In this episode, I talk about how to grow on LinkedIn, what’s good content, how to get ROI from posting, the role of commenting, how I’d start from zero today, and more.
Listen on: YouTube, Apple Podcast & Spotify
We I talk about:
Why the people who do well on LinkedIn just do the basics really well - and what “the basics” are
The 1 thing that will guarantee that your posts will tank
What a comment I left under someones posts, that hit 130k impressions & 400 likes, actually proves
Why Adam Robinson spends $20 per month in contractors, freelancers, and equipment on his Linkedin content
The false idea that “good” and “bad” content is subjective
Why most successful Linkedin creators are known for one format, not five, and why that matters to you
How I would grow my LinkedIn from 0 today
Some things I believe about LinkedIn:
Every time I get too busy and stop engaging, answering comments, DMing people, my engagement drops, even when I feel like the content is the same quality. I don’t know if that’s the algorithm or just human reciprocity. I just know it’s true, so I just make it part of my day.
If you approach LinkedIn from an ROI standpoint on day 1 and ask how many leads this is going to generate, you’re going to do it wrong. And you’re going to quit before it works. There are people who turned LinkedIn into a legit lead gen channel. Eg. Adam Robinson - but he also spends over $20,000 a month between employees, contractors, and equipment, as well as 10ish hours of his own time every week. But if that’s not you, you should think about LinkedIn as a brand play.

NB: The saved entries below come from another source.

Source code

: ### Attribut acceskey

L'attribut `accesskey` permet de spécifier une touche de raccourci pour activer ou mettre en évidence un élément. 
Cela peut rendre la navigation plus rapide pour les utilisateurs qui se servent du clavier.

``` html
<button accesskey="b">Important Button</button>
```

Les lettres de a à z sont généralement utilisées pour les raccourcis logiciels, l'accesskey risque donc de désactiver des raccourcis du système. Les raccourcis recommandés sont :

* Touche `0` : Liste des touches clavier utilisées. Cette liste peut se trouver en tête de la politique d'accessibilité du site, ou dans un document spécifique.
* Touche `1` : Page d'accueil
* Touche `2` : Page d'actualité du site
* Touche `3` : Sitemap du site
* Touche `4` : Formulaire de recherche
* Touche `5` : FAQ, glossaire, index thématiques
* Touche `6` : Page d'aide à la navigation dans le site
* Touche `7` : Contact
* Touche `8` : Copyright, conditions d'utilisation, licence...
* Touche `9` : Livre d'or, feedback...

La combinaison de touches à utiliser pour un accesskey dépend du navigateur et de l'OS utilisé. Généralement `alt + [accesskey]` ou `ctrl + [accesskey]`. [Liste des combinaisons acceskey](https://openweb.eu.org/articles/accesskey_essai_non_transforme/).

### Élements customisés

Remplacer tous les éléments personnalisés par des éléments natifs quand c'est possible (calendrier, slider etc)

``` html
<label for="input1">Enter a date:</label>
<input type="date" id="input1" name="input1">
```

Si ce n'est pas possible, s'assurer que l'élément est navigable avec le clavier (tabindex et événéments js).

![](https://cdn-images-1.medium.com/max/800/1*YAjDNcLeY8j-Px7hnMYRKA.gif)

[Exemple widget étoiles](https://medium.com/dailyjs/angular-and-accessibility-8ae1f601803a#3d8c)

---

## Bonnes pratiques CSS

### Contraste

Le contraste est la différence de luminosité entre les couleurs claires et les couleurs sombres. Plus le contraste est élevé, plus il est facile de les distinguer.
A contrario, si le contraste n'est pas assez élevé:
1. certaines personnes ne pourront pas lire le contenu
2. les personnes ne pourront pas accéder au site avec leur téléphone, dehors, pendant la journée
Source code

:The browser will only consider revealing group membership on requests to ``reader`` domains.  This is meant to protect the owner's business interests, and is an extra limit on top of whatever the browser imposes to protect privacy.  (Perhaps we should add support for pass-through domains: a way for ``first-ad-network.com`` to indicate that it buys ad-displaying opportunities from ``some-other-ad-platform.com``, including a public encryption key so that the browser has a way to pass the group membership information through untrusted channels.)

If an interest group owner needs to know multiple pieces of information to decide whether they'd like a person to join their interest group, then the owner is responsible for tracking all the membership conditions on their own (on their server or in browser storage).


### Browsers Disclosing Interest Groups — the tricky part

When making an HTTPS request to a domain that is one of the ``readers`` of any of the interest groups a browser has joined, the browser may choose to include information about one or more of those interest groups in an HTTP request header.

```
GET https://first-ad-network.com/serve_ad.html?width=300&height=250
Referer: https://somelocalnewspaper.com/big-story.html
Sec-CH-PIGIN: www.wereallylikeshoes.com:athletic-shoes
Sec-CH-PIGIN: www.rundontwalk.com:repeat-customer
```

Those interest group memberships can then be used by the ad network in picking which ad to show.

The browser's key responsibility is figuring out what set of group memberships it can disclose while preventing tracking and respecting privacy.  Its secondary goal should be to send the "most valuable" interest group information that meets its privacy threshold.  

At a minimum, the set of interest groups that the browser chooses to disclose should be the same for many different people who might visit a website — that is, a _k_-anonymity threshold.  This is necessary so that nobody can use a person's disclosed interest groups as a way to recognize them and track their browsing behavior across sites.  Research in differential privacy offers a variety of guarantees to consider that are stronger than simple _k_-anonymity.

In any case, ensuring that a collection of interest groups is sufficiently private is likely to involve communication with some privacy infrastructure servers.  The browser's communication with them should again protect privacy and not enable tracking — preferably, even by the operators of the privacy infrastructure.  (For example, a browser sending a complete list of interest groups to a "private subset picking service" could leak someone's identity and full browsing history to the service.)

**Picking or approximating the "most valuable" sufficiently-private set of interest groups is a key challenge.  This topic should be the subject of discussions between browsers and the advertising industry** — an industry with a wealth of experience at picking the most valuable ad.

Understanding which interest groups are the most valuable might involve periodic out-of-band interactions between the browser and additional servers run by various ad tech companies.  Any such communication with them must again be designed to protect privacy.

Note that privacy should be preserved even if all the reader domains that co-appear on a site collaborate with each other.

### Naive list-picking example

On the flip side, the companies that stick with us for 2+ years almost always hit a moment in the first 3-6 months where it becomes obvious it’s worth it. They generate one great demo, two VPs at a conference walk up to the CEO and mention their content, a partner forwards your videos to their sales team. Stuff like that shows you that this is working.

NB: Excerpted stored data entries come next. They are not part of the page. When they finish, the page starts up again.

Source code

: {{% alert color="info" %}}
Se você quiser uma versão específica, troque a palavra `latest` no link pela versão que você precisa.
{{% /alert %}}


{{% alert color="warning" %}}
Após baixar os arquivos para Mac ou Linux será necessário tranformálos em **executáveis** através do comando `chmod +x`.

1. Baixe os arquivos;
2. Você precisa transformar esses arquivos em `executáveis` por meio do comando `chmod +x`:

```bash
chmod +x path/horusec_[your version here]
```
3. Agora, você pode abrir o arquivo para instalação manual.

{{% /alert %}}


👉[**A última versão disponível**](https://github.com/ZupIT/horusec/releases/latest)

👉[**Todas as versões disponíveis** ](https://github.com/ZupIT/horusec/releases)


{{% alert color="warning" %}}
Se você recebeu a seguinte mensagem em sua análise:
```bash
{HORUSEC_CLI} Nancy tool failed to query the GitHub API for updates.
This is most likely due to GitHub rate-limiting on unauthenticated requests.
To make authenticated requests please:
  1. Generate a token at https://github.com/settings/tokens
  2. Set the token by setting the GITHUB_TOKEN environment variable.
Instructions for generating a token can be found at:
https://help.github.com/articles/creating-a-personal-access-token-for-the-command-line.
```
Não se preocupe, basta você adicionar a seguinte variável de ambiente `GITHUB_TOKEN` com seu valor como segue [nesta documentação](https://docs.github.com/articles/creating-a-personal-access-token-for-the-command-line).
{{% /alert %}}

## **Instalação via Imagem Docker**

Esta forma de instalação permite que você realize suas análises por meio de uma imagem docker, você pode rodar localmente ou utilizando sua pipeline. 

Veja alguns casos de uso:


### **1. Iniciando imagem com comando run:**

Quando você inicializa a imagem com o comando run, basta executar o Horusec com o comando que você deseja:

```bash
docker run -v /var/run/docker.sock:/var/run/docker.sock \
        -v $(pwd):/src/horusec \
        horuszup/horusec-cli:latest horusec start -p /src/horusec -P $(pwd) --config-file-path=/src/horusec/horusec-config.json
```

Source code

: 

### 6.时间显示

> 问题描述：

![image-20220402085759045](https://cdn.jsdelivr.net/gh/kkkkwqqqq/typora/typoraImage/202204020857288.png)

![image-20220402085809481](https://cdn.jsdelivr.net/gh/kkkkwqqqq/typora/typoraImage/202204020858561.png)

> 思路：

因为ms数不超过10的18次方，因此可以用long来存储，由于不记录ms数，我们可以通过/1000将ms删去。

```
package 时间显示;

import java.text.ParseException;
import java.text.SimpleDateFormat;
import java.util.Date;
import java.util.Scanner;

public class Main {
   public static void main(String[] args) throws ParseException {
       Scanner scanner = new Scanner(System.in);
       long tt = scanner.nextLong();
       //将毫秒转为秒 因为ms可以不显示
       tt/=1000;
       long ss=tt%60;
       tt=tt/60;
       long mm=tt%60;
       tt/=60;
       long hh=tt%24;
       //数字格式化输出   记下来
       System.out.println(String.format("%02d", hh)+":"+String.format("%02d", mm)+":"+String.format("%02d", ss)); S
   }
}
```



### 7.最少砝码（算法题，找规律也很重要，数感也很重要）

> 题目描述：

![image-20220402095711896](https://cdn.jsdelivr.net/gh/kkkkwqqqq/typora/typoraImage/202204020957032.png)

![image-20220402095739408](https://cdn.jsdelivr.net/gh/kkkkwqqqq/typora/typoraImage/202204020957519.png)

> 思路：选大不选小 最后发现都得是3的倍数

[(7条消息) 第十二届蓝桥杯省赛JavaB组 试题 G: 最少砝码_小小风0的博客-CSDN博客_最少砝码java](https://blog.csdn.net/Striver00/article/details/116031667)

There is good and bad content. The false belief that it’s all random, that you just need to find what went viral and make it your own take. That is what makes people produce garbage. Your content is the product. When I write something, I ask: would a real person, like a VP of Marketing at a SaaS company doing 10m ARR, someone whose face I can actually picture, find this valuable enough to forward it? If the answer is no, don’t post it. This kind of content takes real work.
Most people who do well are known for one format, not five. There’s almost no one crushing who does a video on Monday, an infographic on Tuesday, text on Wednesday, selfie on Thursday, AND doing all of it well. They’re usually known for one thing and they just get really good at it. Anthony Pierri from Fletch for inforgraphics. Gal Aga for text-only. Chris Walker for video-only back in the day. Everything works. Video, text, infographics, carousels. Everything. But an infographic doesn’t work because it’s an infographic, it works because it’s a great infographic.
The people who do really well do the basics really well. What are the basics? (1) Add value, (2) actually engage with others, (3) be yourself, and (4) keep showing up. Do that for 12-24 months and there’s a very small chance you’ll not at least have built a decent audience that actually likes & trusts you. It’s when people think they can shortcut it, copy what went viral, say something controversial they don’t actually believe, make up stuff that isn’t true, that’s when it falls apart.